— To do —
Convert the data from its first line through the line containing "Reading left to right, read" into a Markdown table with the columns Number and Text. Number each line and omit blank lines.
** Opening Records shown block **
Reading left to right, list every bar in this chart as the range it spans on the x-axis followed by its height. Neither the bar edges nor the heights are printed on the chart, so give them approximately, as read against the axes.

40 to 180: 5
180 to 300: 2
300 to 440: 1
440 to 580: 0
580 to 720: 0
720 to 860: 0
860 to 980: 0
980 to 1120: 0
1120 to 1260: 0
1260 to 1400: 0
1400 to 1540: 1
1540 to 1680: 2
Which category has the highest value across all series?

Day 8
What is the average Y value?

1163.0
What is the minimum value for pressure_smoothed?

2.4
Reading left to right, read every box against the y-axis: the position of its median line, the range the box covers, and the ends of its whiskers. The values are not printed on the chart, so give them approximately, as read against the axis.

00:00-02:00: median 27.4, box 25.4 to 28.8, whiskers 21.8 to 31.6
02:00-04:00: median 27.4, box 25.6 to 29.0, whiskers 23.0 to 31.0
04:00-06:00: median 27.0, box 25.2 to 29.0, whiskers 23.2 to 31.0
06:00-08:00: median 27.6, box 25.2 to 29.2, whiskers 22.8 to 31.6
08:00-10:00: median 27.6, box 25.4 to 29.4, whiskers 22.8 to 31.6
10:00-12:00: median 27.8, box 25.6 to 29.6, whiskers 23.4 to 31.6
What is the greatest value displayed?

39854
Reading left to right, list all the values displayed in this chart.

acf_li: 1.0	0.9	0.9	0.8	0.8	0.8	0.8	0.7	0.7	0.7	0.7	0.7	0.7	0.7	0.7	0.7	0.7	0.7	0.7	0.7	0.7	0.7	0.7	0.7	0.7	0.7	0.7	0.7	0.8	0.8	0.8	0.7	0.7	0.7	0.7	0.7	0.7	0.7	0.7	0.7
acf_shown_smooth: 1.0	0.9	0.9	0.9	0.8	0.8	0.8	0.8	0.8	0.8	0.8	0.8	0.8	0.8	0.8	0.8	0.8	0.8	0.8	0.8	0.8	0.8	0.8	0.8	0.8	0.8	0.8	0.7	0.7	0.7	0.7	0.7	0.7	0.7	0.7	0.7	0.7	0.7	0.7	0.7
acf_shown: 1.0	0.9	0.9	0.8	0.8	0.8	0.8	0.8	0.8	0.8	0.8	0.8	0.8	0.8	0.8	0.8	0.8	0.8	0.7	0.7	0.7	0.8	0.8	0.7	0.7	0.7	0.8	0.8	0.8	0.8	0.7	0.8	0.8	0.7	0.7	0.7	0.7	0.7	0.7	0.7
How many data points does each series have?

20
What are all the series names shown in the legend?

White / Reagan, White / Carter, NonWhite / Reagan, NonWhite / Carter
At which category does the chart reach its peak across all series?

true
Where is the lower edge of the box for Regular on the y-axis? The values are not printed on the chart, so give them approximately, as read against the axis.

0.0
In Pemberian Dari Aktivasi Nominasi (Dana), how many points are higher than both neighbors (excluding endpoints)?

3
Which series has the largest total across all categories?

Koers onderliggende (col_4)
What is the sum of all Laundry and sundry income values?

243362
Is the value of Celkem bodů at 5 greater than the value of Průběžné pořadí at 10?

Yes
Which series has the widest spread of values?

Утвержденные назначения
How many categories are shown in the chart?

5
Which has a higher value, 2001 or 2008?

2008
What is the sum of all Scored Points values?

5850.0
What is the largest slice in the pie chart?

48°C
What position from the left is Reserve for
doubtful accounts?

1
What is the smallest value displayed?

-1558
** Closing Records shown block **
— Solution below —
| Number | Text |
|---|---|
| 1 | Reading left to right, list every bar in this chart as the range it spans on the x-axis followed by its height. Neither the bar edges nor the heights are printed on the chart, so give them approximately, as read against the axes. |
| 2 | 40 to 180: 5 |
| 3 | 180 to 300: 2 |
| 4 | 300 to 440: 1 |
| 5 | 440 to 580: 0 |
| 6 | 580 to 720: 0 |
| 7 | 720 to 860: 0 |
| 8 | 860 to 980: 0 |
| 9 | 980 to 1120: 0 |
| 10 | 1120 to 1260: 0 |
| 11 | 1260 to 1400: 0 |
| 12 | 1400 to 1540: 1 |
| 13 | 1540 to 1680: 2 |
| 14 | Which category has the highest value across all series? |
| 15 | Day 8 |
| 16 | What is the average Y value? |
| 17 | 1163.0 |
| 18 | What is the minimum value for pressure_smoothed? |
| 19 | 2.4 |
| 20 | Reading left to right, read every box against the y-axis: the position of its median line, the range the box covers, and the ends of its whiskers. The values are not printed on the chart, so give them approximately, as read against the axis. |